### Problem details
This task is to restate all of the entries exactly.

(Collection entries)
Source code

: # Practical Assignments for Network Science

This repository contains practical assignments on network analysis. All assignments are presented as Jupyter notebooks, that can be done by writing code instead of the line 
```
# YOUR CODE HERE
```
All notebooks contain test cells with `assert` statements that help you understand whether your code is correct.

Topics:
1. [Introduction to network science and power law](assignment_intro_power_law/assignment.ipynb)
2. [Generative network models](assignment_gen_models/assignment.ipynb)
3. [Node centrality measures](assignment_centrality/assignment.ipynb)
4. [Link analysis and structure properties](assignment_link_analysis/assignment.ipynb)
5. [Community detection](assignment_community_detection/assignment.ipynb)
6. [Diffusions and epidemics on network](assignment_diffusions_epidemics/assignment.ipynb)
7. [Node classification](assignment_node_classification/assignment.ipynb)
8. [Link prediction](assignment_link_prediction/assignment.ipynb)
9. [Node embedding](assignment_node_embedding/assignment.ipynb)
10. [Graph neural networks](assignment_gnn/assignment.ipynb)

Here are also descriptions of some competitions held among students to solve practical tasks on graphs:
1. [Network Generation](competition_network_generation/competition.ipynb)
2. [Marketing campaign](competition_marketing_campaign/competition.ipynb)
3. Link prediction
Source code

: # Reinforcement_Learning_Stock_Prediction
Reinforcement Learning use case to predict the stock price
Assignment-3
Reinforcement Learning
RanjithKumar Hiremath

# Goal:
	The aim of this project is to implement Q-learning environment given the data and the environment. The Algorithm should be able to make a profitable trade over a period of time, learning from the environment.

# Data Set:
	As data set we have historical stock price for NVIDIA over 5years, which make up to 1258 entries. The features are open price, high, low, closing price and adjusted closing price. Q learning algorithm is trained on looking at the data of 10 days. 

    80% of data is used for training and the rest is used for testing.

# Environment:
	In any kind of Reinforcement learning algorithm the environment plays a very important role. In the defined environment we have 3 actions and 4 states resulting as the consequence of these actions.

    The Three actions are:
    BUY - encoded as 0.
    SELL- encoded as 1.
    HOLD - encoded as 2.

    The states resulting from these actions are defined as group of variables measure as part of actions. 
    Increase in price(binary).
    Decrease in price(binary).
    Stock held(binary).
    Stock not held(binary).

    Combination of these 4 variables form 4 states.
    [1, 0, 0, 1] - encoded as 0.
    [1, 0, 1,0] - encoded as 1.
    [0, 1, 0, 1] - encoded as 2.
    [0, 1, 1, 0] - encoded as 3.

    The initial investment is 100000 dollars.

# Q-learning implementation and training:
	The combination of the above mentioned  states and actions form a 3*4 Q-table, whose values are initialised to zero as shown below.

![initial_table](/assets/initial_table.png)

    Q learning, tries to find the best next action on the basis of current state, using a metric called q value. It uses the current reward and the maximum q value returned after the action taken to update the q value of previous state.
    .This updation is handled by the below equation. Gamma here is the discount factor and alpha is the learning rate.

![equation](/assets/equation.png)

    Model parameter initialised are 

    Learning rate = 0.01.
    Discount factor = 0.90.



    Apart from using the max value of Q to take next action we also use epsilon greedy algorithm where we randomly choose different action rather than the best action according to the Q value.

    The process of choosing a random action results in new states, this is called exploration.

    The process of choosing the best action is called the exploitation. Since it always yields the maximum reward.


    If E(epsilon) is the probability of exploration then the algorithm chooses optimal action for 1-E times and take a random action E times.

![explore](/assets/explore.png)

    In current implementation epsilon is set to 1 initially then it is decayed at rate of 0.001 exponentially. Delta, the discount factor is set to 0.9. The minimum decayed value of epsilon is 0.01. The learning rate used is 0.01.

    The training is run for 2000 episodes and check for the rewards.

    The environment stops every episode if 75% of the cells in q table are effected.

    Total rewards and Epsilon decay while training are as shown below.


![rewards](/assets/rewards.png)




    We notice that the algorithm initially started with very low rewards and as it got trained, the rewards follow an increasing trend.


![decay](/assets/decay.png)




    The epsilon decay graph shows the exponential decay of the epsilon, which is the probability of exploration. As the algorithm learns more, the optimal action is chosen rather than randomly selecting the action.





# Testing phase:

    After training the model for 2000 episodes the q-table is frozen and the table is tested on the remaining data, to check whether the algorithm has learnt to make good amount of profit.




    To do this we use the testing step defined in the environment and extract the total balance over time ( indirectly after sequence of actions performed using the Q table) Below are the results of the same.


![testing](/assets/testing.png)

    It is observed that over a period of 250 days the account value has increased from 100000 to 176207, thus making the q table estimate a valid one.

### Reply
Source code

: # Practical Assignments for Network Science

This repository contains practical assignments on network analysis. All assignments are presented as Jupyter notebooks, that can be done by writing code instead of the line 
```
# YOUR CODE HERE
```
All notebooks contain test cells with `assert` statements that help you understand whether your code is correct.

Topics:
1. [Introduction to network science and power law](assignment_intro_power_law/assignment.ipynb)
2. [Generative network models](assignment_gen_models/assignment.ipynb)
3. [Node centrality measures](assignment_centrality/assignment.ipynb)
4. [Link analysis and structure properties](assignment_link_analysis/assignment.ipynb)
5. [Community detection](assignment_community_detection/assignment.ipynb)
6. [Diffusions and epidemics on network](assignment_diffusions_epidemics/assignment.ipynb)
7. [Node classification](assignment_node_classification/assignment.ipynb)
8. [Link prediction](assignment_link_prediction/assignment.ipynb)
9. [Node embedding](assignment_node_embedding/assignment.ipynb)
10. [Graph neural networks](assignment_gnn/assignment.ipynb)

Here are also descriptions of some competitions held among students to solve practical tasks on graphs:
1. [Network Generation](competition_network_generation/competition.ipynb)
2. [Marketing campaign](competition_marketing_campaign/competition.ipynb)
3. Link prediction
Source code

: # Reinforcement_Learning_Stock_Prediction
Reinforcement Learning use case to predict the stock price
Assignment-3
Reinforcement Learning
RanjithKumar Hiremath

# Goal:
	The aim of this project is to implement Q-learning environment given the data and the environment. The Algorithm should be able to make a profitable trade over a period of time, learning from the environment.

# Data Set:
	As data set we have historical stock price for NVIDIA over 5years, which make up to 1258 entries. The features are open price, high, low, closing price and adjusted closing price. Q learning algorithm is trained on looking at the data of 10 days. 

    80% of data is used for training and the rest is used for testing.

# Environment:
	In any kind of Reinforcement learning algorithm the environment plays a very important role. In the defined environment we have 3 actions and 4 states resulting as the consequence of these actions.

    The Three actions are:
    BUY - encoded as 0.
    SELL- encoded as 1.
    HOLD - encoded as 2.

    The states resulting from these actions are defined as group of variables measure as part of actions. 
    Increase in price(binary).
    Decrease in price(binary).
    Stock held(binary).
    Stock not held(binary).

    Combination of these 4 variables form 4 states.
    [1, 0, 0, 1] - encoded as 0.
    [1, 0, 1,0] - encoded as 1.
    [0, 1, 0, 1] - encoded as 2.
    [0, 1, 1, 0] - encoded as 3.

    The initial investment is 100000 dollars.

# Q-learning implementation and training:
	The combination of the above mentioned  states and actions form a 3*4 Q-table, whose values are initialised to zero as shown below.

![initial_table](/assets/initial_table.png)

    Q learning, tries to find the best next action on the basis of current state, using a metric called q value. It uses the current reward and the maximum q value returned after the action taken to update the q value of previous state.
    .This updation is handled by the below equation. Gamma here is the discount factor and alpha is the learning rate.

![equation](/assets/equation.png)

    Model parameter initialised are 

    Learning rate = 0.01.
    Discount factor = 0.90.



    Apart from using the max value of Q to take next action we also use epsilon greedy algorithm where we randomly choose different action rather than the best action according to the Q value.

    The process of choosing a random action results in new states, this is called exploration.

    The process of choosing the best action is called the exploitation. Since it always yields the maximum reward.


    If E(epsilon) is the probability of exploration then the algorithm chooses optimal action for 1-E times and take a random action E times.

![explore](/assets/explore.png)

    In current implementation epsilon is set to 1 initially then it is decayed at rate of 0.001 exponentially. Delta, the discount factor is set to 0.9. The minimum decayed value of epsilon is 0.01. The learning rate used is 0.01.

    The training is run for 2000 episodes and check for the rewards.

    The environment stops every episode if 75% of the cells in q table are effected.

    Total rewards and Epsilon decay while training are as shown below.


![rewards](/assets/rewards.png)




    We notice that the algorithm initially started with very low rewards and as it got trained, the rewards follow an increasing trend.


![decay](/assets/decay.png)




    The epsilon decay graph shows the exponential decay of the epsilon, which is the probability of exploration. As the algorithm learns more, the optimal action is chosen rather than randomly selecting the action.





# Testing phase:

    After training the model for 2000 episodes the q-table is frozen and the table is tested on the remaining data, to check whether the algorithm has learnt to make good amount of profit.




    To do this we use the testing step defined in the environment and extract the total balance over time ( indirectly after sequence of actions performed using the Q table) Below are the results of the same.


![testing](/assets/testing.png)

    It is observed that over a period of 250 days the account value has increased from 100000 to 176207, thus making the q table estimate a valid one.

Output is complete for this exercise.